Доверие к Кэти таяло с каждой секундой. Она из любителей помогать. Точнее из тех, кто ради внимания навязывает свою помощь, даже если никто не просил. И все же информация, которую она мне дала, вполне могла помочь в расследовании.

Выходя из больницы, я набрала Паркера.

— Мне нужны записи с камер, сделанные вечером девятнадцатого числа.

— С какого этажа?

— Со всех. На юбке Эмери видели кровь, а сама она плакала, закрывшись в лаборатории. Найдите эту юбку. Если на Эмери напали, то все будет на записи.

Глава 22

Решения я принимаю, как белка,

которая перебегает дорогу.

Мем

Перед тем как опросить медсестру-героиню из детского дома, я заехала в «Кофейный спутник» и дозаправилась. Осталось только придумать, зачем я суюсь в детдом.

— Ты можешь якобы искать ребенка для усыновления, — предложила Куки.

— Холодно. Да и вряд ли усыновление начинается с личных визитов.

— Тогда прикинься филантропом, который ищет, куда пожертвовать деньжат.

— Тут совсем мороз.

— Ну пардон. Так-так, а может, будешь репортером, который хочет написать о медсестре огромную статью?

Я задумалась.

— А вот это может и прокатить. Раньше о ней писали тонны статей.

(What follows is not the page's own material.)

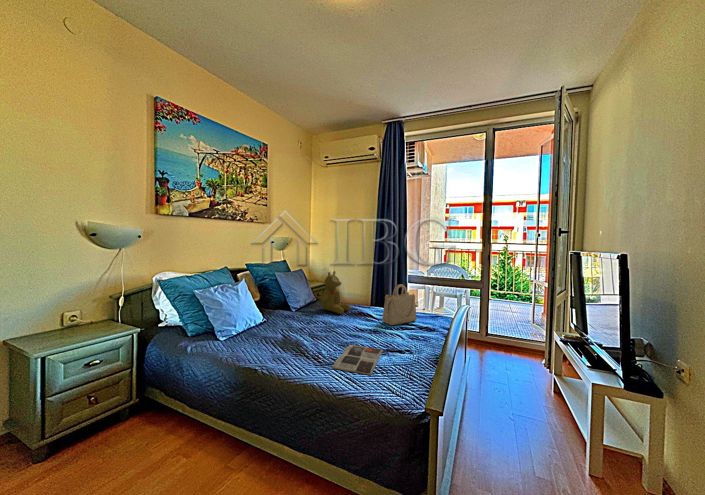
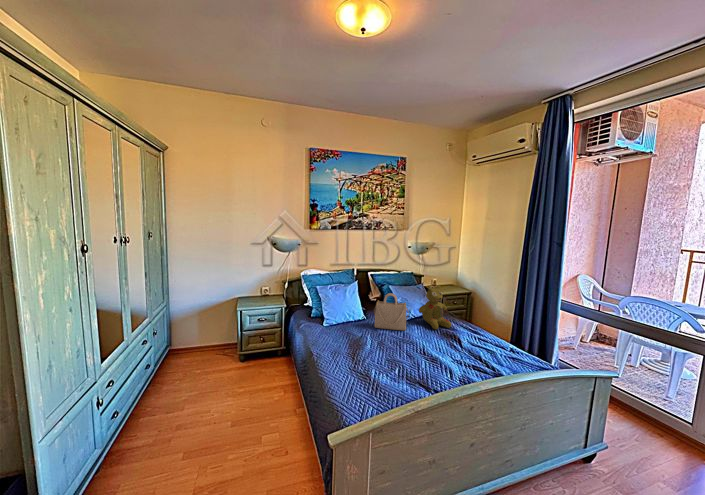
handbag: present [383,284,416,325] -> present [374,293,408,331]
magazine: present [332,345,383,375] -> none [355,358,416,386]

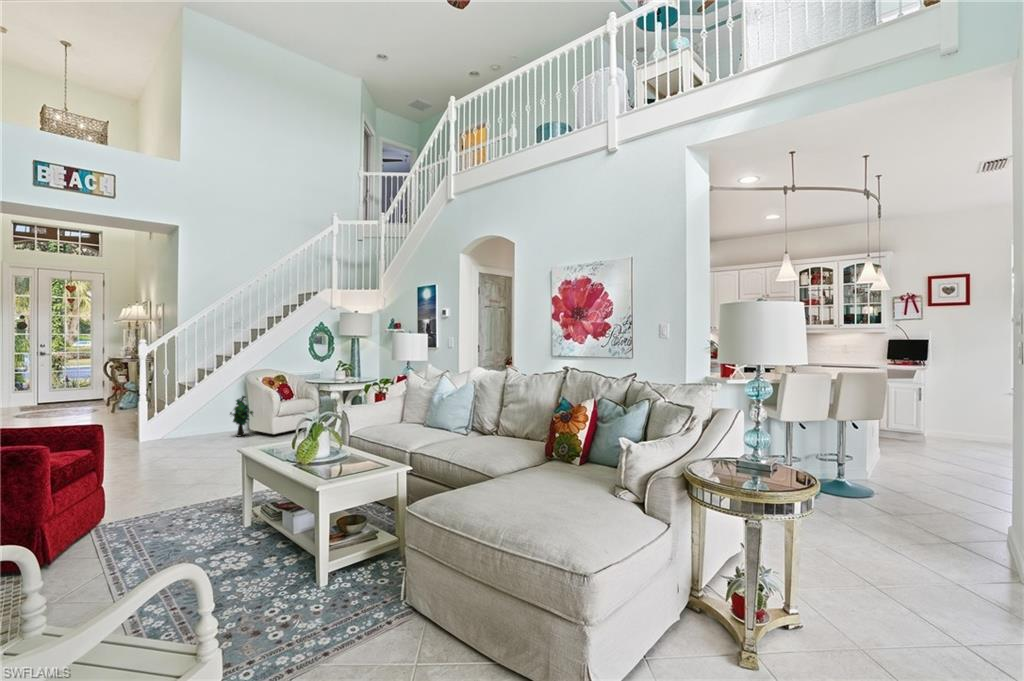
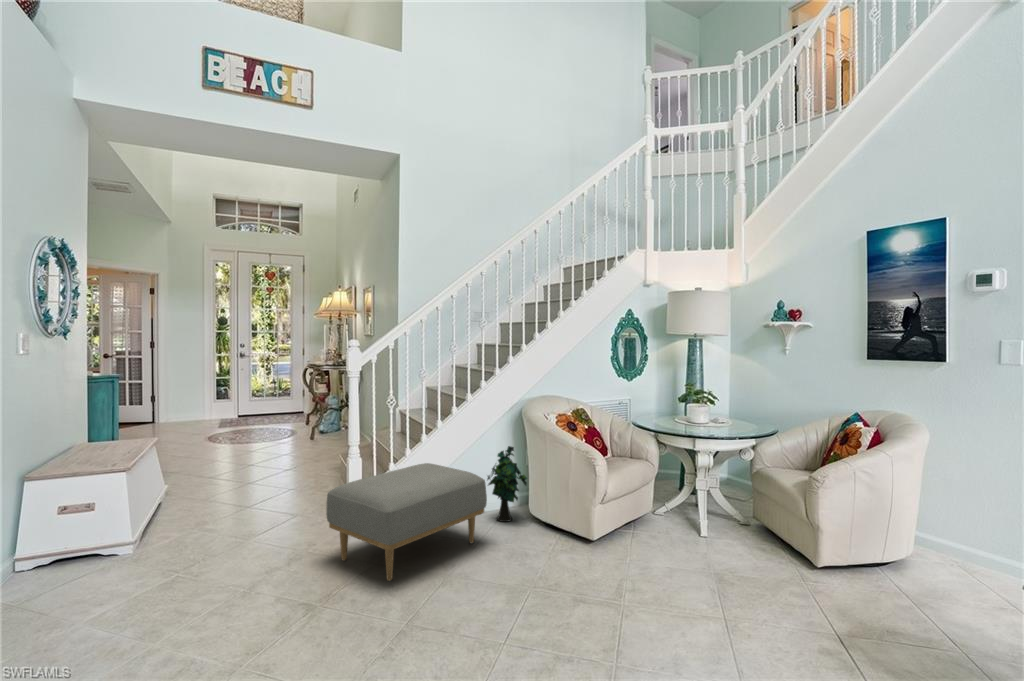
ottoman: none [124,406,224,456] -> present [326,463,487,581]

— Кстати, никаких упоминаний о болезнях я не нашла. Она никогда не была замужем, и у нее нет своих детей.

— Ясненько. Спасибо, Кук. Позвоню, если узнаю что-нибудь интересное.

— Будь осторожна.

Выйдя из Развалюхи, я первым делом направилась в кабинет администрации, чтобы отметиться и узнать, работает ли сегодня медсестра, она же Флоренс Риццо. По поводу репортера пришлось передумать — сотрудникам детдома это могло не понравиться. Поэтому, когда у меня спросили, кто я такая, я ответила:

— Консультант полиции. У мисс Риццо может быть информация по делу, над которым я сейчас работаю.

Технически, я не солгала. Правда, в моих словах подразумевалось, будто к упомянутому делу меня привлекла полиция, но ведь напрямую я этого не говорила.

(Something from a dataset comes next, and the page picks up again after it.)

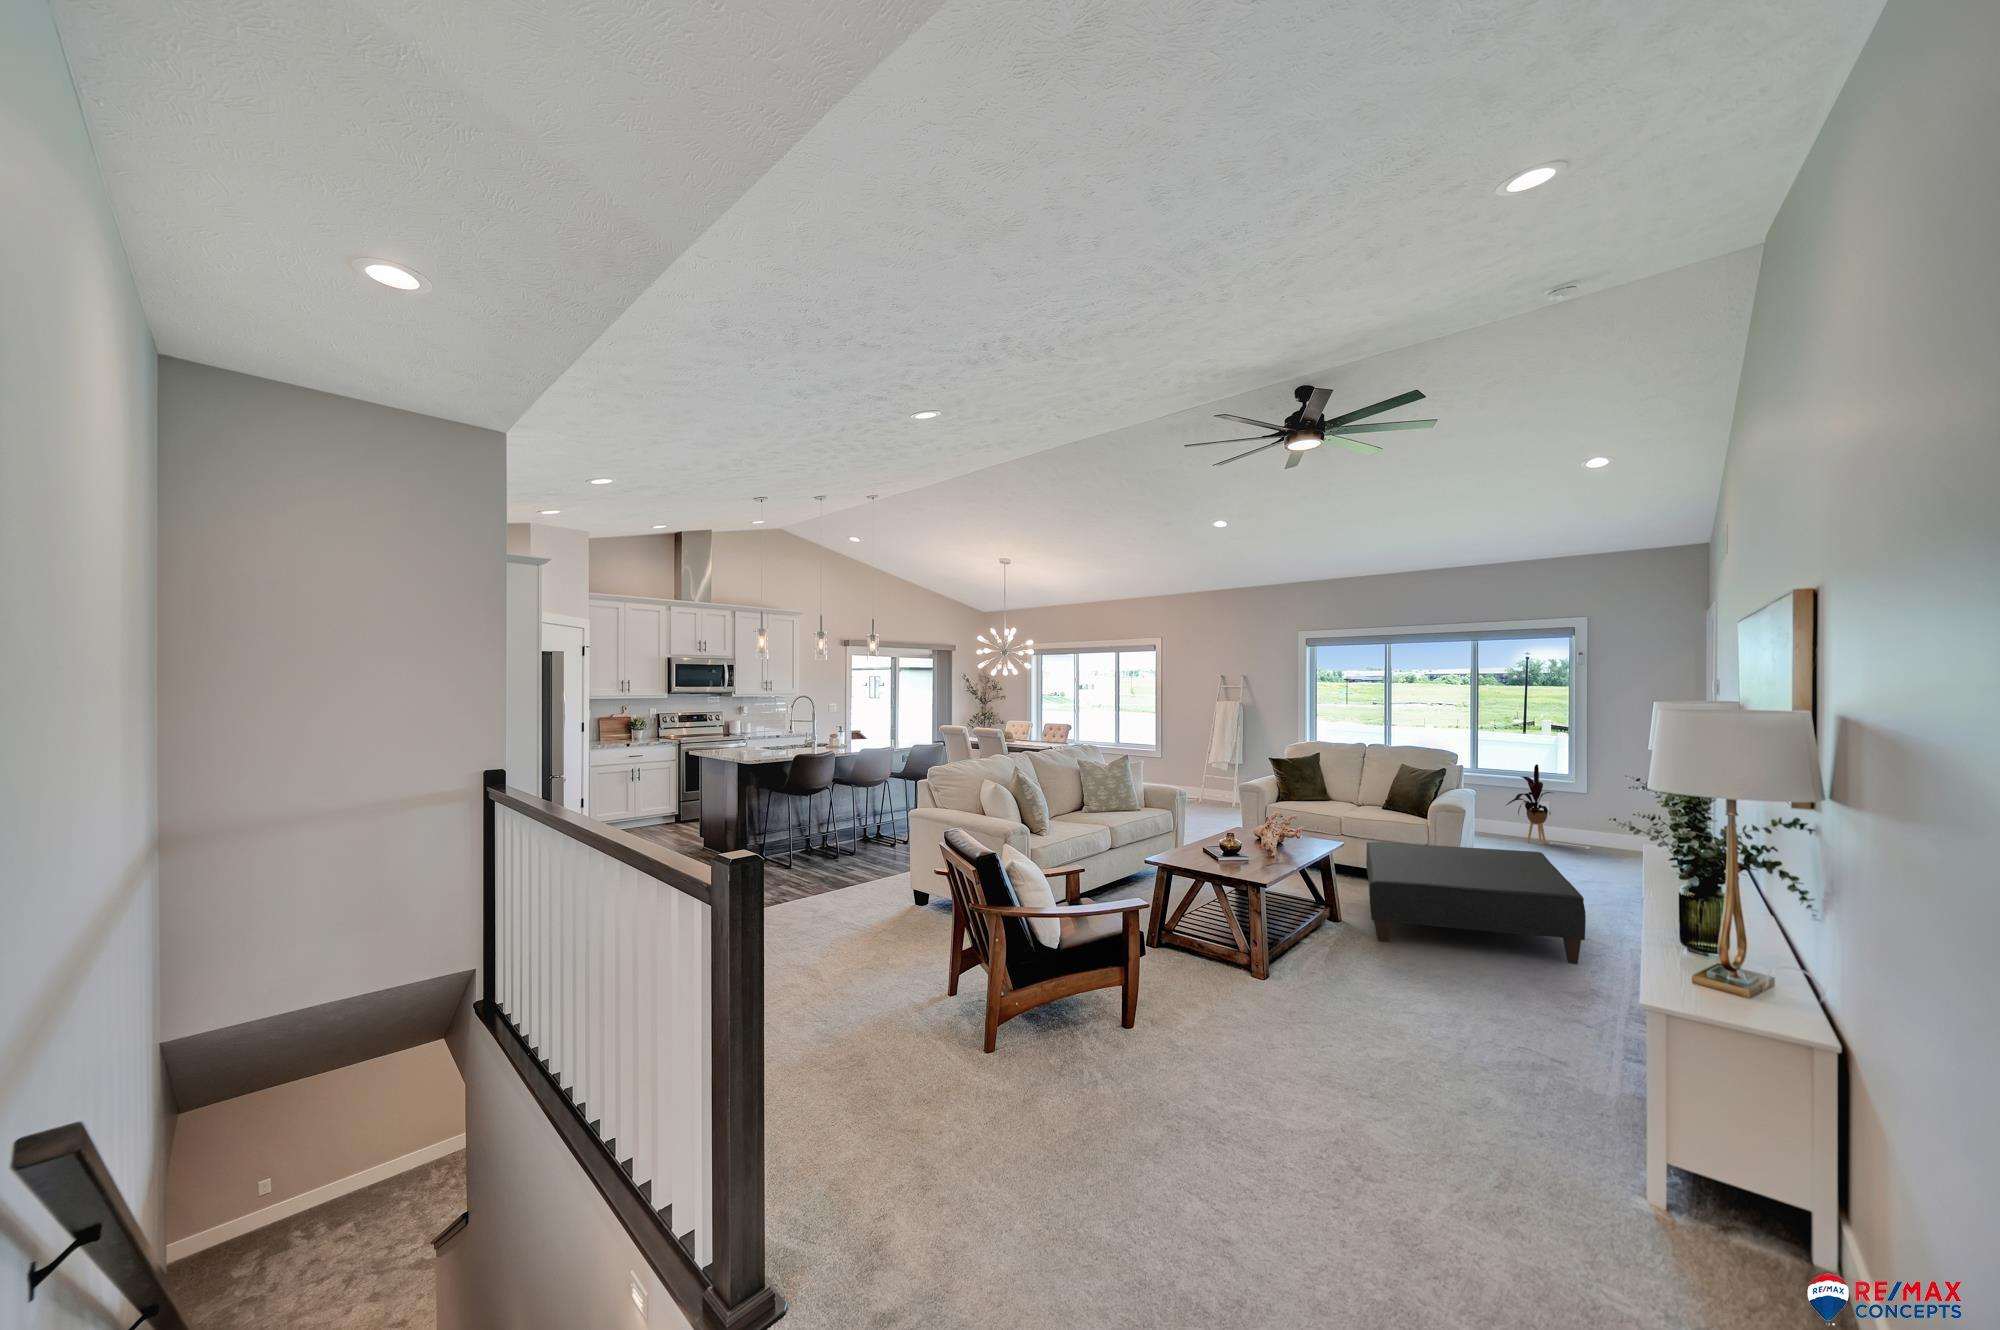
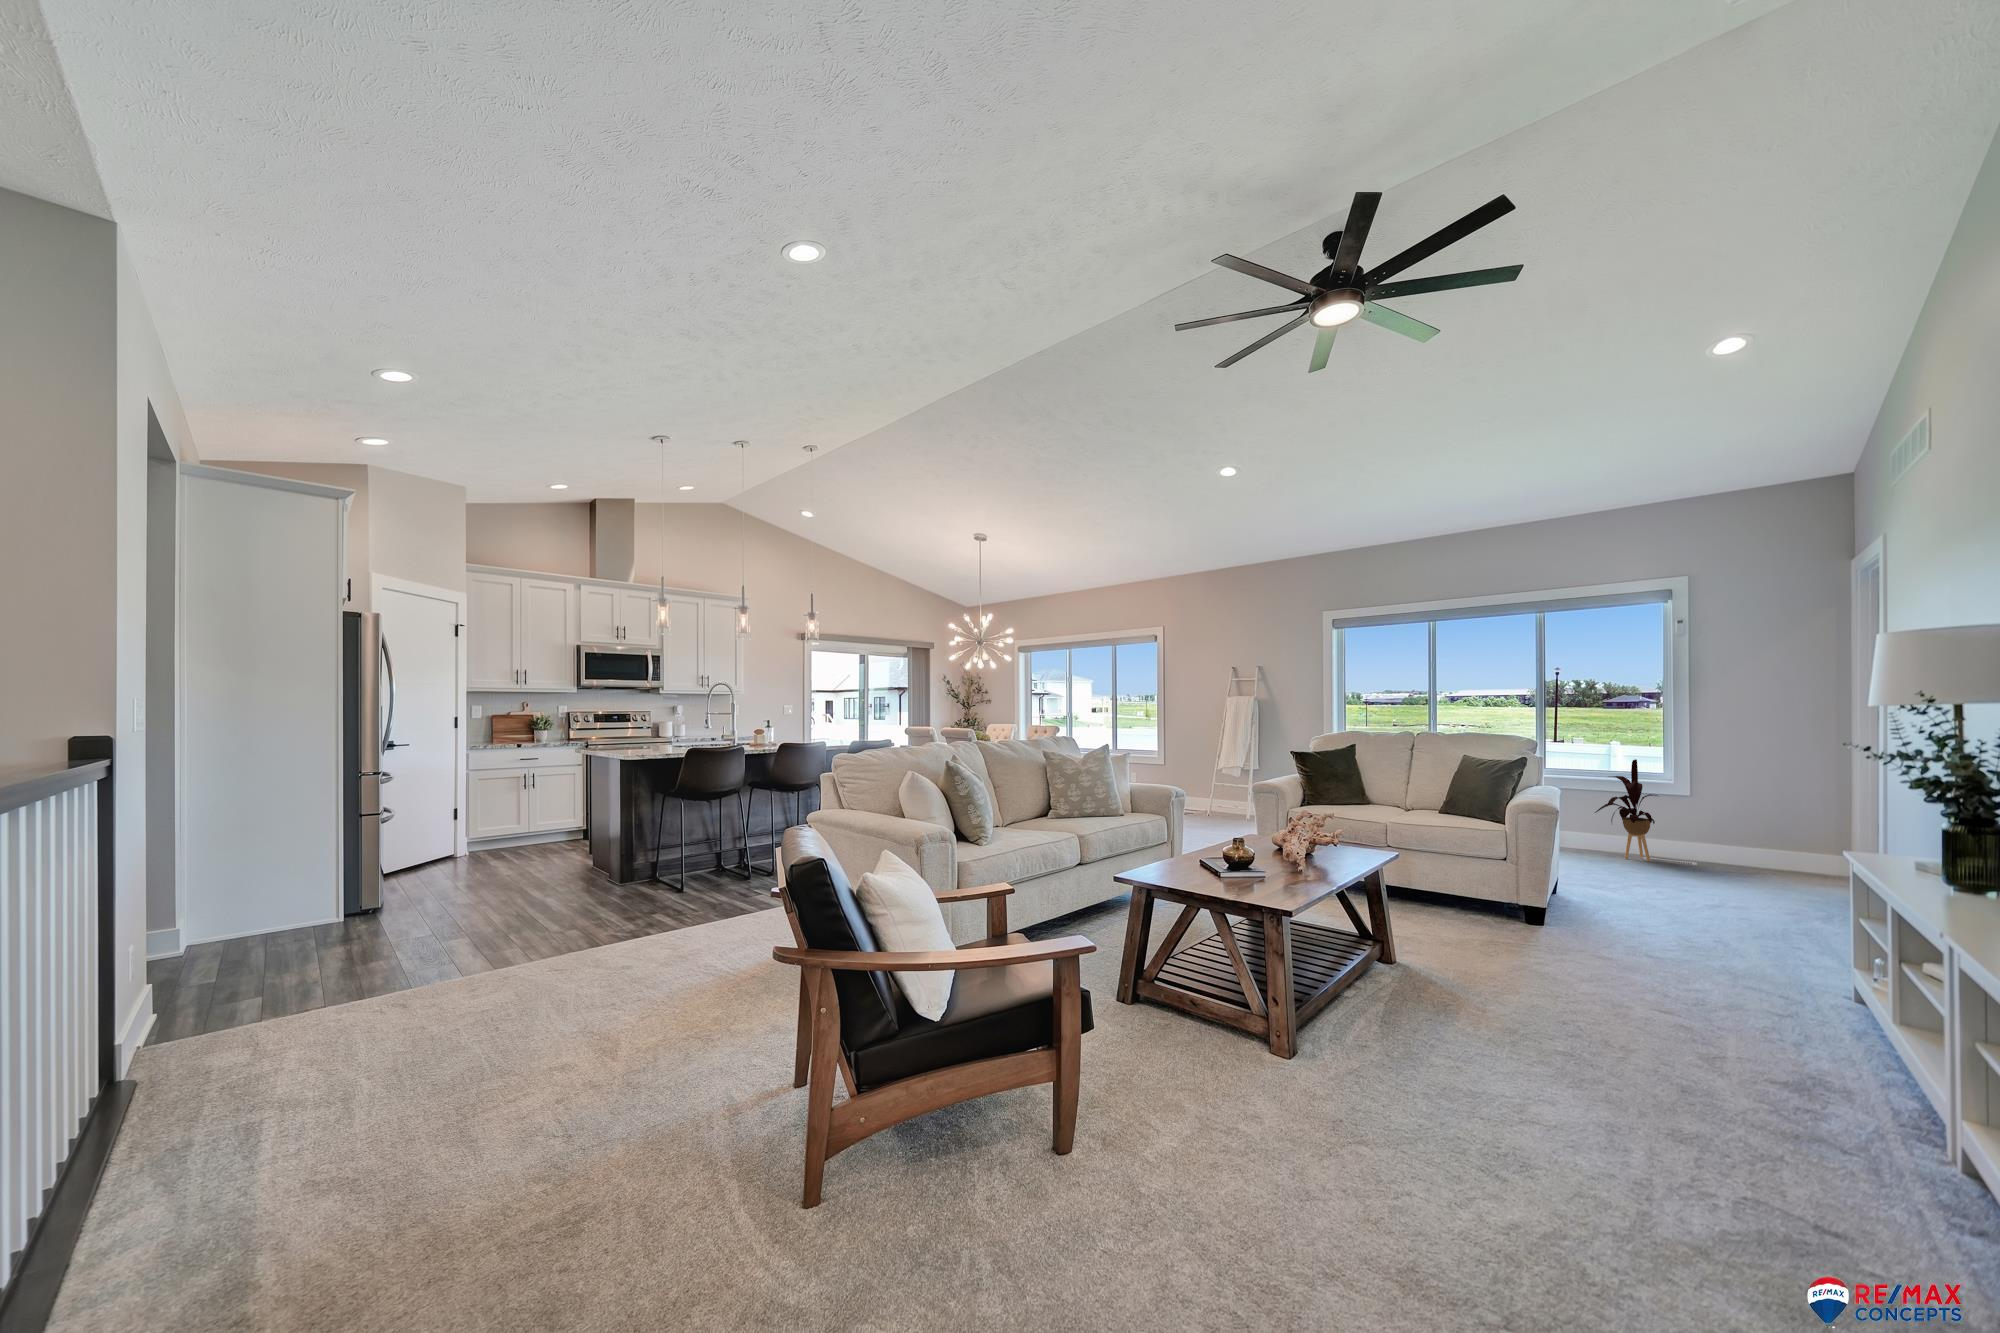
ottoman: present [1366,842,1586,964] -> none [1426,855,1778,1037]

Похоже, женщину за столом удивить было невозможно.

— Дальше по коридору и направо.

Что ж, это было легко.

— Спасибо.

Итак, мне оставалось лишь считать медсестру, так сказать, с чистого листа до того, как я заикнусь о череде смертей. Девочка лет шестнадцати с темной кожей и большими экзотическими глазами цвета дымчатого стекла сказала, что медсестра навещает кого-то в медпункте. В ушах так и затрезвонил сигнал тревоги. Еще один заболевший ребенок на руках у мисс Риццо, блин.